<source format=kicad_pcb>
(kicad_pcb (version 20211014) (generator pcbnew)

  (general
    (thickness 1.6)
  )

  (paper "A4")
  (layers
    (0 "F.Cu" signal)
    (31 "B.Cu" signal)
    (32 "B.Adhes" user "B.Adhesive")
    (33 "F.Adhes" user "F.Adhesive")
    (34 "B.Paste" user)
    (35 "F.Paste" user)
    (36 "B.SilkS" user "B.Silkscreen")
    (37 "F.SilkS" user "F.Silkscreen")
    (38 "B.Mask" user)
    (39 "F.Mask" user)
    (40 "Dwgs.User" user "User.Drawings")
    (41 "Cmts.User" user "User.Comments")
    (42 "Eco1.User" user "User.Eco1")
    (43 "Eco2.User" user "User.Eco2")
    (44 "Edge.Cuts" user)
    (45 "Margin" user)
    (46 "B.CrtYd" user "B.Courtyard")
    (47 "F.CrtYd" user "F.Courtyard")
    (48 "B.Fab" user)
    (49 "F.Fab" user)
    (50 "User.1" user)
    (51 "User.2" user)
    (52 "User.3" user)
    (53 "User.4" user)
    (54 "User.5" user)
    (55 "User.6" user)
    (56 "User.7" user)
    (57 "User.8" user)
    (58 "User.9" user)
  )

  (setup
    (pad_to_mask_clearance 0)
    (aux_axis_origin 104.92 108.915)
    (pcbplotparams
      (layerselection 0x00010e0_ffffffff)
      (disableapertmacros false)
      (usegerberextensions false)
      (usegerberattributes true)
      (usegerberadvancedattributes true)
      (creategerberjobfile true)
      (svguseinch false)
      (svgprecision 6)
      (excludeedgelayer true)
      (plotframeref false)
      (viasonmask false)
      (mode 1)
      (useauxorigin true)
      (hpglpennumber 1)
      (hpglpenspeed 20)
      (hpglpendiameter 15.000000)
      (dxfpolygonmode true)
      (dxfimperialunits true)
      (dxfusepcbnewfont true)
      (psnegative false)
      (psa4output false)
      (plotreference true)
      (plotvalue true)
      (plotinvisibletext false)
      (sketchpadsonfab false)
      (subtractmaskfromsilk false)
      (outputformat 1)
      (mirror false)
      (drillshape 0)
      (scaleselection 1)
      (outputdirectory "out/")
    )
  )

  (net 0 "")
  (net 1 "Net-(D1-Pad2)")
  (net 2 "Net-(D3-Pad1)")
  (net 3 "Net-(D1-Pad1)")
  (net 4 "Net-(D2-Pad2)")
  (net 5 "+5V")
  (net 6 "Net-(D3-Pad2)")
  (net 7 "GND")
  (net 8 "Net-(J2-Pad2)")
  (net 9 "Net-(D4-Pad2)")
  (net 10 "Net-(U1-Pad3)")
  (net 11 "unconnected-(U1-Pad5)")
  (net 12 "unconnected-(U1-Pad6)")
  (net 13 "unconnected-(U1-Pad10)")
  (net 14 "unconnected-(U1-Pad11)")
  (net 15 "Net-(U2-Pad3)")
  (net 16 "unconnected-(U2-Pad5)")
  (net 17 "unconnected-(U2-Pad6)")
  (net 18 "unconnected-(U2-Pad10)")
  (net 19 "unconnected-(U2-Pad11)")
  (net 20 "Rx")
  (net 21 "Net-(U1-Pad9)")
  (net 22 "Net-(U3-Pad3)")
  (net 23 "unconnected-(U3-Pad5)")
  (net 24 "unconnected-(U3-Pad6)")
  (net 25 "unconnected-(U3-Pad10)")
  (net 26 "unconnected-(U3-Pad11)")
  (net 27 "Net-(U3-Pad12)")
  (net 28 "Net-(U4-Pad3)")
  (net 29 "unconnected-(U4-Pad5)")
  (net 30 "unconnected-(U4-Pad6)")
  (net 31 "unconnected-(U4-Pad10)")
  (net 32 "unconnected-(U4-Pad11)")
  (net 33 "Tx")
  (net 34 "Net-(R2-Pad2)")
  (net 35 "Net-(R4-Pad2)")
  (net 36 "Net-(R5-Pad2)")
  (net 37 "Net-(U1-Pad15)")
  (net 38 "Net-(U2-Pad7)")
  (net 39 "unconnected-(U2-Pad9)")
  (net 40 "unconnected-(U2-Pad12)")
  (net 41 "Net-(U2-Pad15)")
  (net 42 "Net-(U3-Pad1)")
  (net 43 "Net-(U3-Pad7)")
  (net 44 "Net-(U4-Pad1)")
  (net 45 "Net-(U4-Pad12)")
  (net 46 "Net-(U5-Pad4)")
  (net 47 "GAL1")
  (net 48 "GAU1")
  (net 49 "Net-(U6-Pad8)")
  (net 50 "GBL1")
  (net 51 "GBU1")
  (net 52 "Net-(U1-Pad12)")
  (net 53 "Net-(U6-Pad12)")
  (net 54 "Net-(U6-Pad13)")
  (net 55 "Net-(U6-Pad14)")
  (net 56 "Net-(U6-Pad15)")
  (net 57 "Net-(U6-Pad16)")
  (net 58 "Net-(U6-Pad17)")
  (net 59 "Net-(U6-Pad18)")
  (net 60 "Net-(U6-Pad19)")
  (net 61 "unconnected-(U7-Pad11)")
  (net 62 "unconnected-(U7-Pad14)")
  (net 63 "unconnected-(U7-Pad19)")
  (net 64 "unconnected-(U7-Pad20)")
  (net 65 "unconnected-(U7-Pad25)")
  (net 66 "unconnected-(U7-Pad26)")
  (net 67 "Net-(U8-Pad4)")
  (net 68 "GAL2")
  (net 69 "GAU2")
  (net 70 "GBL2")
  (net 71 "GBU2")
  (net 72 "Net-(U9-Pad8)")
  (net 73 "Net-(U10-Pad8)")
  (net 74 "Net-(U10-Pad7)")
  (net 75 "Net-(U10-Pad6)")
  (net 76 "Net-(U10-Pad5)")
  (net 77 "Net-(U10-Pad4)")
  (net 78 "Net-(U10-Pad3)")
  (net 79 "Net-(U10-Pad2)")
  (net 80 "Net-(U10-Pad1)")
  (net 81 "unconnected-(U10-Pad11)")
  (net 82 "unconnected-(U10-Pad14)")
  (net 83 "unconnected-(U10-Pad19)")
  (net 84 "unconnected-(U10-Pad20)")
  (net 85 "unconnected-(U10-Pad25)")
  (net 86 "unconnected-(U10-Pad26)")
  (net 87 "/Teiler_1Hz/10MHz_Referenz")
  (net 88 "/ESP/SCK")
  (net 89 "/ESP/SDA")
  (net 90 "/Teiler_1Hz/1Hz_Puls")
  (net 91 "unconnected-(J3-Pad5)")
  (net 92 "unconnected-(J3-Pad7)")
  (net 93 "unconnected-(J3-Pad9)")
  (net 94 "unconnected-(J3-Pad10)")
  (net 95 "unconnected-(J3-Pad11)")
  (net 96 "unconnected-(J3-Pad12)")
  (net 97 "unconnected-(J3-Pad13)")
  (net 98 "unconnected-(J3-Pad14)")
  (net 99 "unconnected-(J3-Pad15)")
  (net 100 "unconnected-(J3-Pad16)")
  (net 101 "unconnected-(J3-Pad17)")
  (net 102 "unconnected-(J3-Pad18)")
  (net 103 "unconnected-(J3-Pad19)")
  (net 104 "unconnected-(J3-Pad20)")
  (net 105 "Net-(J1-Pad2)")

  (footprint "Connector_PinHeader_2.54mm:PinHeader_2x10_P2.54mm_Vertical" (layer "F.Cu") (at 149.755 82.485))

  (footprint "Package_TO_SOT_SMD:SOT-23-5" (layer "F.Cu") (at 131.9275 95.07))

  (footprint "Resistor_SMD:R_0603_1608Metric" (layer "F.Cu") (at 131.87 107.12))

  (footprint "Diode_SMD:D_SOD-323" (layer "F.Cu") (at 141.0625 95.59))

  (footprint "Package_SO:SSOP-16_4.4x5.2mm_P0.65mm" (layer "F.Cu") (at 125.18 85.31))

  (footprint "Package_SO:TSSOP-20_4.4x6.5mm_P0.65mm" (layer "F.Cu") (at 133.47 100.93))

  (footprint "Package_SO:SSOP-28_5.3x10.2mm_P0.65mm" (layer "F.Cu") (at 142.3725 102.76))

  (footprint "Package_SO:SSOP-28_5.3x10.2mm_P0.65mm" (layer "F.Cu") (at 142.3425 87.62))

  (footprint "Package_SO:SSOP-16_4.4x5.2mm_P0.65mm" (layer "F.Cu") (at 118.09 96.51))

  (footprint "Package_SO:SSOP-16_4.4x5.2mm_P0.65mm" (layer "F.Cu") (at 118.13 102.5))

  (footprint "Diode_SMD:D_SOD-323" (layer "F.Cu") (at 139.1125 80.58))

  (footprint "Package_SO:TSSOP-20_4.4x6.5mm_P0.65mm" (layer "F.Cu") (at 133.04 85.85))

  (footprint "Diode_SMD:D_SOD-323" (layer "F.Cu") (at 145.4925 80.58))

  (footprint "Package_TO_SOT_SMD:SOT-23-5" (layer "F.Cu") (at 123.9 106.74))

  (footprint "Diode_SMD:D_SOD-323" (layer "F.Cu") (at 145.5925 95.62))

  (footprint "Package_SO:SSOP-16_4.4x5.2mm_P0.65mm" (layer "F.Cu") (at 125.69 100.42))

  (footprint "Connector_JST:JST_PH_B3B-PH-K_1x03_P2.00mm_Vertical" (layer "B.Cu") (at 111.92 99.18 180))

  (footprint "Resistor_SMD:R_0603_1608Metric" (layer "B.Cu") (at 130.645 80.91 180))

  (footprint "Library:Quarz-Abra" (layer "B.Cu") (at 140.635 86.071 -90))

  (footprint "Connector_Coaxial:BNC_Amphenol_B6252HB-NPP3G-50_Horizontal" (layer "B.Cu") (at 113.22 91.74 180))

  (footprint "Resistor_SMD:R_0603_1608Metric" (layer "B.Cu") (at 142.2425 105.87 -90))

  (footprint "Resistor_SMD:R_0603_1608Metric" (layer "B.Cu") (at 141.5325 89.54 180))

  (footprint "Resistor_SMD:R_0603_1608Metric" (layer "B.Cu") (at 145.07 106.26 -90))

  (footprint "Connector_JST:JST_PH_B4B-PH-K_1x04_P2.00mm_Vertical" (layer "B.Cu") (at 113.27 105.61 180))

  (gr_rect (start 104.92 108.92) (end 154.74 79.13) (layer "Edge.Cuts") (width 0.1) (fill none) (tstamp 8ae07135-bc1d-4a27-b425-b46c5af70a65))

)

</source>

+ + + + + + +

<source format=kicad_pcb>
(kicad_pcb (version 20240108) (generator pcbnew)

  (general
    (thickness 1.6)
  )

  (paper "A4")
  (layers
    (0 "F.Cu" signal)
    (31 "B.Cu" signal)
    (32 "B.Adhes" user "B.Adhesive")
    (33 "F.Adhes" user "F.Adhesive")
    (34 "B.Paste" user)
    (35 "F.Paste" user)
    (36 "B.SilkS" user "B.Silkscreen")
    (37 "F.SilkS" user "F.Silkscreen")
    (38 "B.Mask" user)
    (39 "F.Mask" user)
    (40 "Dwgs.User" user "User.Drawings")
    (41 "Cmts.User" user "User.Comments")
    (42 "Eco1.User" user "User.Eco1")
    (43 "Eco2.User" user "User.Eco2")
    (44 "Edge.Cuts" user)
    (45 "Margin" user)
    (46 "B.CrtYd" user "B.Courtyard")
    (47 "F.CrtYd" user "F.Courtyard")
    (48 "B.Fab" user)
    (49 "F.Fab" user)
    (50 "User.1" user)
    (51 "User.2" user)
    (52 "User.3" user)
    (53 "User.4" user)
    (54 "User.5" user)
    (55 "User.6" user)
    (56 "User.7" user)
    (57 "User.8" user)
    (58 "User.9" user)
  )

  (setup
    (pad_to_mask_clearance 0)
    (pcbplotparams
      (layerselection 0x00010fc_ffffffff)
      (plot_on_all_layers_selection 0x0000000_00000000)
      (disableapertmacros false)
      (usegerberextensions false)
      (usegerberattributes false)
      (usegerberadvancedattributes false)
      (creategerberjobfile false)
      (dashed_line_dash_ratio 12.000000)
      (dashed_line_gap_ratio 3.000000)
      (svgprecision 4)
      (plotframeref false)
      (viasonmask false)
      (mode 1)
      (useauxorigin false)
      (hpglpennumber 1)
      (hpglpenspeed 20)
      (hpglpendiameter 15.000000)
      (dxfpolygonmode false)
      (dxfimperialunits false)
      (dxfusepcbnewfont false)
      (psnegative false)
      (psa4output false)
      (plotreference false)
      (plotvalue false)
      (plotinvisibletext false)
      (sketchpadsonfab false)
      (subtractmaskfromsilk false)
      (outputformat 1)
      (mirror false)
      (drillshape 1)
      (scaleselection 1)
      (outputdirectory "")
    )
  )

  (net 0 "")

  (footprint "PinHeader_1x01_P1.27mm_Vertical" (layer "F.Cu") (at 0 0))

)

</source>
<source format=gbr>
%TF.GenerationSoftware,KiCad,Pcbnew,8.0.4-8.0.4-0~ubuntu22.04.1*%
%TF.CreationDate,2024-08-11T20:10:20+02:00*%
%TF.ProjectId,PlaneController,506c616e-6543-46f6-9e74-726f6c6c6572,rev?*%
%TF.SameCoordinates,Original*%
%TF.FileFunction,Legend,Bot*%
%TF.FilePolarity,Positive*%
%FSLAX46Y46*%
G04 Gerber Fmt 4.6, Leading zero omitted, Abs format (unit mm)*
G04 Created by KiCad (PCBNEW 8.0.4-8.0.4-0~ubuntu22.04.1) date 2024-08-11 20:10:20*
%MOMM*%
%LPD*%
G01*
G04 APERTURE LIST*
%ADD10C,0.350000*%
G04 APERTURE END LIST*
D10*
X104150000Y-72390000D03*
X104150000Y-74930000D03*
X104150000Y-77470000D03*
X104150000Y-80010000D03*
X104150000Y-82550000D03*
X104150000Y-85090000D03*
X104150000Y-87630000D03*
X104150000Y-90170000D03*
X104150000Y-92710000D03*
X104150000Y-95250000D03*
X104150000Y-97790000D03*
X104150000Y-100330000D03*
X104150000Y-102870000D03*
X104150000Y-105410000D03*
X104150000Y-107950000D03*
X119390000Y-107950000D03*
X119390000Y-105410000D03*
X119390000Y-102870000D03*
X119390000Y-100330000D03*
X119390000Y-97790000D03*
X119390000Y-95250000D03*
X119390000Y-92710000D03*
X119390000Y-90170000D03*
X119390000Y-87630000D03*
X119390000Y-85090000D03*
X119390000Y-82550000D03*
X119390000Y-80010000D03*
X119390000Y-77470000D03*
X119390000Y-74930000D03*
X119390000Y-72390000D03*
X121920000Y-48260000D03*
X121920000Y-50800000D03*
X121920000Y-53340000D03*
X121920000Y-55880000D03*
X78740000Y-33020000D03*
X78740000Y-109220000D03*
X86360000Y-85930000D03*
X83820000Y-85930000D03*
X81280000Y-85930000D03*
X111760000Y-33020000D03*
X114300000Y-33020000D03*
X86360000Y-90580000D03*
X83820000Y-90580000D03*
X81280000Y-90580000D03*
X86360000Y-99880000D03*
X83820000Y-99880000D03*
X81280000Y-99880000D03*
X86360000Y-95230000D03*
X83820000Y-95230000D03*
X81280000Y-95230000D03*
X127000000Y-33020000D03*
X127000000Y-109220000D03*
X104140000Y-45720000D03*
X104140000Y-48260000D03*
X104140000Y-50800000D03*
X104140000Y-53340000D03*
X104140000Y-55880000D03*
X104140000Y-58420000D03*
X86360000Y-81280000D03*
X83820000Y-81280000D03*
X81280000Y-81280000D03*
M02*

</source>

+ + + + + + +

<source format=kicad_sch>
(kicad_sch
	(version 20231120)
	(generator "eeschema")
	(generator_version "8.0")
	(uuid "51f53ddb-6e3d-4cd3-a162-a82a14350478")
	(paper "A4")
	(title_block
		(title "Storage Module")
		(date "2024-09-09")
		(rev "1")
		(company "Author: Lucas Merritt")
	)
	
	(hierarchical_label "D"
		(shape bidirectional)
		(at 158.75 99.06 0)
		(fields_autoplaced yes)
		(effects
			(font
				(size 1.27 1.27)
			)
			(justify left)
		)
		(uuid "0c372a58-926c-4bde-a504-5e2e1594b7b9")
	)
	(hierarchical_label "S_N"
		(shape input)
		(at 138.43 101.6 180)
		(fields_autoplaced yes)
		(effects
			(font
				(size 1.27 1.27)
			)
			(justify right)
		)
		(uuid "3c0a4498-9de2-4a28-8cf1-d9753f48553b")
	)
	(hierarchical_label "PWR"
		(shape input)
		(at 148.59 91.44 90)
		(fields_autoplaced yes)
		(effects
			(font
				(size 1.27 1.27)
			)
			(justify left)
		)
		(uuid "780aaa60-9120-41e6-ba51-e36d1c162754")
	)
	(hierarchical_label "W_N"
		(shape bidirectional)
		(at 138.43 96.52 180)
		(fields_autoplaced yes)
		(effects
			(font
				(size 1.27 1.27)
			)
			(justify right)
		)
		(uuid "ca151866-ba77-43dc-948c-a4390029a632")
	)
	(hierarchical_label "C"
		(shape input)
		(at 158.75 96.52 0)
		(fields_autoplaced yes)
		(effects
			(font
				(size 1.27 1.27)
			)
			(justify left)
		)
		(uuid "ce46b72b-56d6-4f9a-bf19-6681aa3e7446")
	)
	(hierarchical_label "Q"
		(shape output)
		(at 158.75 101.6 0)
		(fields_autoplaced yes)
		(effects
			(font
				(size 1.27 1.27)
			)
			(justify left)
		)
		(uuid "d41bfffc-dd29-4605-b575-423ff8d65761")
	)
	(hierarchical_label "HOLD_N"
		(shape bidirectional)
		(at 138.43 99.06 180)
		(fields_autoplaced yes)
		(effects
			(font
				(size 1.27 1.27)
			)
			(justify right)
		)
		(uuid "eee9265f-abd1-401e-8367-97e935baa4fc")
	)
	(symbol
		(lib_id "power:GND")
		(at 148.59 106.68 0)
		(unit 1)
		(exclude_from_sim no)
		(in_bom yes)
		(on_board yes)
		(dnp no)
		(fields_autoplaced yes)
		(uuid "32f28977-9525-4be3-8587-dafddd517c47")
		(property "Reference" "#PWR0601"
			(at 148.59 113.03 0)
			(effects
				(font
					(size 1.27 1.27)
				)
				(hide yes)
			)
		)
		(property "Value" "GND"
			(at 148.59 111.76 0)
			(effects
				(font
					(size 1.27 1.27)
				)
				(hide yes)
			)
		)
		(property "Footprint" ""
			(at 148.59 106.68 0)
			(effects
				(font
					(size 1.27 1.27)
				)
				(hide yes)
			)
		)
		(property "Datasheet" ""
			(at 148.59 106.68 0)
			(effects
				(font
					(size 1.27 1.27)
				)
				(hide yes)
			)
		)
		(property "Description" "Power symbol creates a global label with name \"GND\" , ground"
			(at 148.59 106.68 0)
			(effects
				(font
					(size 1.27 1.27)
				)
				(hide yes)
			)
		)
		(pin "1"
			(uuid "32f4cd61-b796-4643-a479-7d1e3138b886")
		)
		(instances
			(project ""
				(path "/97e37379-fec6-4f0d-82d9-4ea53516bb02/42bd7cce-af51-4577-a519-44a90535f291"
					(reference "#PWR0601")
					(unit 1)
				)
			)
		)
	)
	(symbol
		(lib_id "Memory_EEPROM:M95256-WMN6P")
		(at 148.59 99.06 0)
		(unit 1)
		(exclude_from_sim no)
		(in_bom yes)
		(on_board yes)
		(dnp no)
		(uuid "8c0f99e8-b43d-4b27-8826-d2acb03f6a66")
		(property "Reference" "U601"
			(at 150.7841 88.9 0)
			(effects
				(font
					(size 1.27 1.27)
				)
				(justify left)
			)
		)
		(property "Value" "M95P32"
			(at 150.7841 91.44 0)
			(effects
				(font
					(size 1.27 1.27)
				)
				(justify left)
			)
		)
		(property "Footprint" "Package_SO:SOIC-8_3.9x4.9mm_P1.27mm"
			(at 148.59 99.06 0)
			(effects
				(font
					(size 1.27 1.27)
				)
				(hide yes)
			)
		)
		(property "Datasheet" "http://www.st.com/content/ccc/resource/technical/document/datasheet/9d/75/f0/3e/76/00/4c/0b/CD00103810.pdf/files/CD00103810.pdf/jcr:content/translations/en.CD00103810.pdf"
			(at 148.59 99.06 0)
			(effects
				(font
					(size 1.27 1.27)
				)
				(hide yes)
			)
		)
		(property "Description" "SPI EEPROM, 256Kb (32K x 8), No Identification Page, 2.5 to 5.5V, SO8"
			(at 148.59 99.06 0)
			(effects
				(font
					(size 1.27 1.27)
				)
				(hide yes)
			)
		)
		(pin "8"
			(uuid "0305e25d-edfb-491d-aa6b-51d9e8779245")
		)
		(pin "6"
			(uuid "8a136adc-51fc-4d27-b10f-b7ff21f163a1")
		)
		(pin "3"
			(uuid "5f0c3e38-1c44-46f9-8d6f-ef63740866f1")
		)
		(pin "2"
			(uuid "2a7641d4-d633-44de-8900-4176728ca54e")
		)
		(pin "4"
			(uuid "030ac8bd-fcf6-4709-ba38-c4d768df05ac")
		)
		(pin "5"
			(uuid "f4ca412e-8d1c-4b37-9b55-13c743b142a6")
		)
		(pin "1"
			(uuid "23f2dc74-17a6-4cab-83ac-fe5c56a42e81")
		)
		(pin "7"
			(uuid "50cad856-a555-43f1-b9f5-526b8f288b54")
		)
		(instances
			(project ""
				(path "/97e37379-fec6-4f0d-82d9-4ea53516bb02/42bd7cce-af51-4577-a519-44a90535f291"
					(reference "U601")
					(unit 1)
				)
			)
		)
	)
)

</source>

+ + + + + + +

=== PROMPT ===
Work out how many lines contain the word "dxfpolygonmode" in the records, and answer with the number only.

=== WORKED SOLUTION ===
2